If Drake remains at number one for one more week, he will have equalled the record for the longest ever Number One held by fellow Canadian Bryan Adams. Adams retained the top spot with (Everything I do) I do it for you for nearly four months in the summer of 1991, helped no doubt by the song featuring on the soundtrack for Kevin Costner’s swashbuckling romp Robin Hood Prince of Thieves. Drake has already beaten Whitney Houston’s I will always Love You (10 weeks) (which also featured in a film starring Kevin Costner), Rhianna’s Umbrella (10 weeks), Gnarls Barkley’s Crazy (9 weeks) and equalled Wet Wet Wet’s Love is all around (15 weeks).
What is the appeal of this song? Drake has had a string of hits, but none has caused quite such a storm as this. Musically, it is quite strange, a stitching-together of clipped female vocals, Bhangra samples and Drake’s smooth come-on to his girl, held together by a rim-shot dominated drum beat. There’s no rousing chorus, no soaring melody, no classic verse/chorus/middle 8 formula that served Bryan Adams and Whitney Houston so well. Lyrically it’s not particularly moving or uplifting – it neither invokes tears nor inspires joy. There is no video to watch. But perhaps therein lies its appeal: neither divisive nor controversial, it simply is a good song. It doesn’t stick obtrusively in your mind, spinning round and round annoyingly throughout the day, more, it gently sits there like a good friend. There’s nothing particularly to love, but neither is there anything to hate – these other songs tend to split audiences. I remember singing “I wish you would keep your mouth shut!” above Whitney’s warbling “I wish you love.” Even Marty Pello grew sick of his own song and withdrew the record before it became too permanent a fixture at the top of the chart.

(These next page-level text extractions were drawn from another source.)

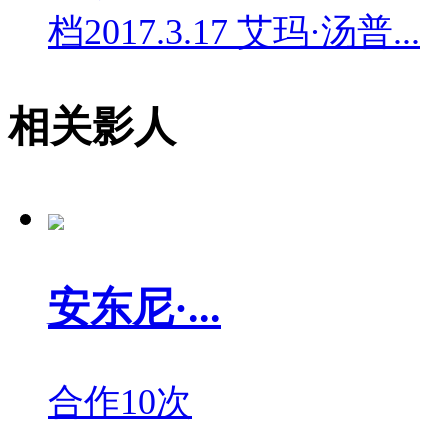
档2017.3.17 艾玛·汤普...
相关影人
安东尼·...
合作10次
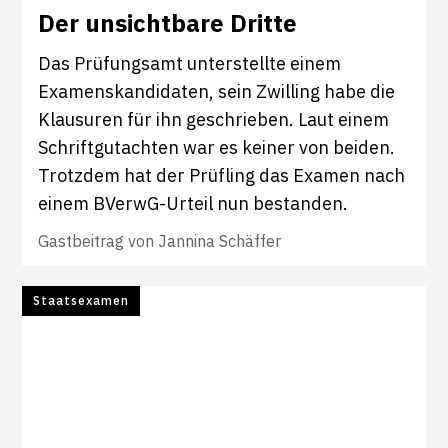
Der unsicht­bare Dritte
Das Prüfungsamt unterstellte einem
Examenskandidaten, sein Zwilling habe die
Klausuren für ihn geschrieben. Laut einem
Schriftgutachten war es keiner von beiden.
Trotzdem hat der Prüfling das Examen nach
einem BVerwG-Urteil nun bestanden.
Gastbeitrag von
Jannina Schäffer
Staatsexamen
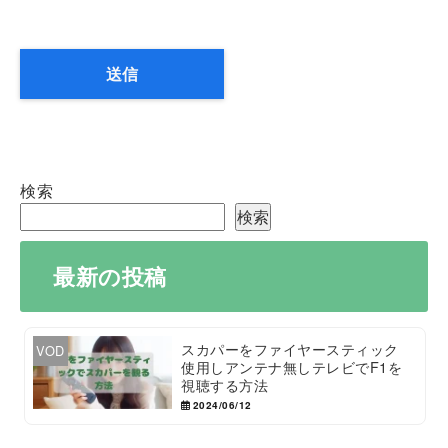
検索
検索
最新の投稿
スカパーをファイヤースティック
VOD
使用しアンテナ無しテレビでF1を
視聴する方法
2024/06/12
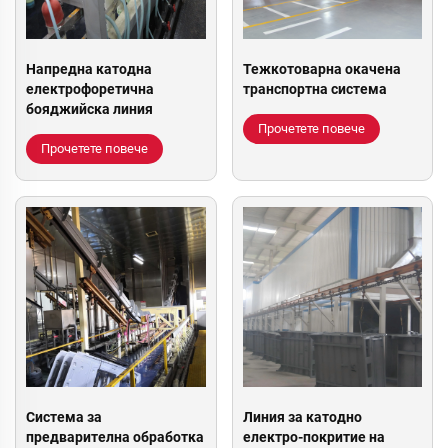
Напредна катодна
Тежкотоварна окачена
електрофоретична
транспортна система
бояджийска линия
Прочетете повече
Прочетете повече
Система за
Линия за катодно
предварителна обработка
електро-покритие на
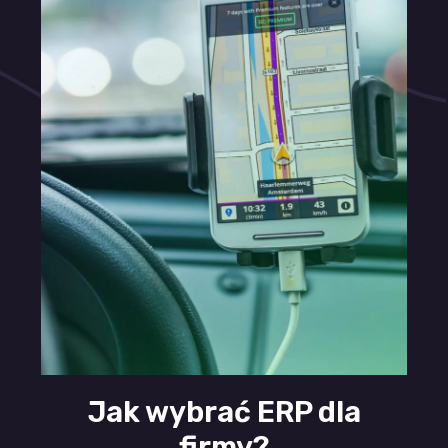
Jak wybrać ERP dla
firmy?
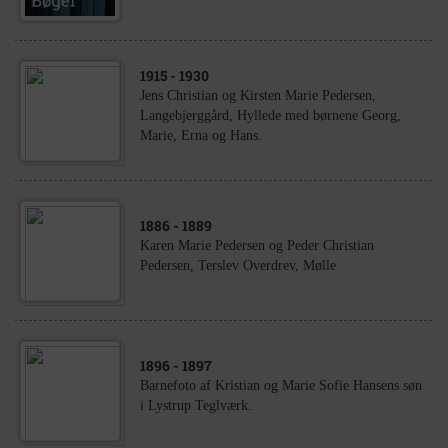
1915
- 1930
Jens Christian og Kirsten Marie Pedersen,
Langebjerggård, Hyllede med børnene Georg,
Marie, Erna og Hans.
1886
- 1889
Karen Marie Pedersen og Peder Christian
Pedersen, Terslev Overdrev, Mølle
1896
- 1897
Barnefoto af Kristian og Marie Sofie Hansens søn
i Lystrup Teglværk.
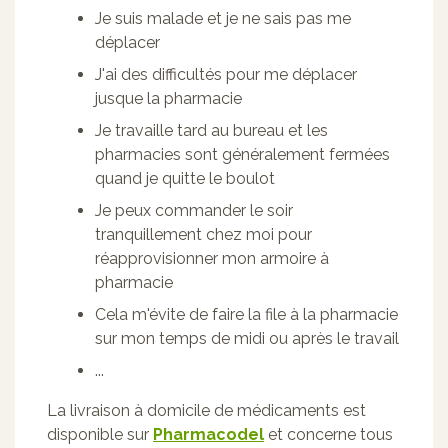
Je suis malade et je ne sais pas me
déplacer
J'ai des difficultés pour me déplacer
jusque la pharmacie
Je travaille tard au bureau et les
pharmacies sont généralement fermées
quand je quitte le boulot
Je peux commander le soir
tranquillement chez moi pour
réapprovisionner mon armoire à
pharmacie
Cela m'évite de faire la file à la pharmacie
sur mon temps de midi ou après le travail
...
La livraison à domicile de médicaments est
disponible sur
Pharmacodel
et concerne tous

With all the turmoil going on in the world, all the political upheaval, the uncertainty in the financial markets, perhaps we just want stability, something comforting, that doesn’t cause controversy one way or another, just a good, classy song that makes you smile each time you hear it because it’s solid and stable and, while politicians quit and establishments fall around our ears, isn’t going anywhere.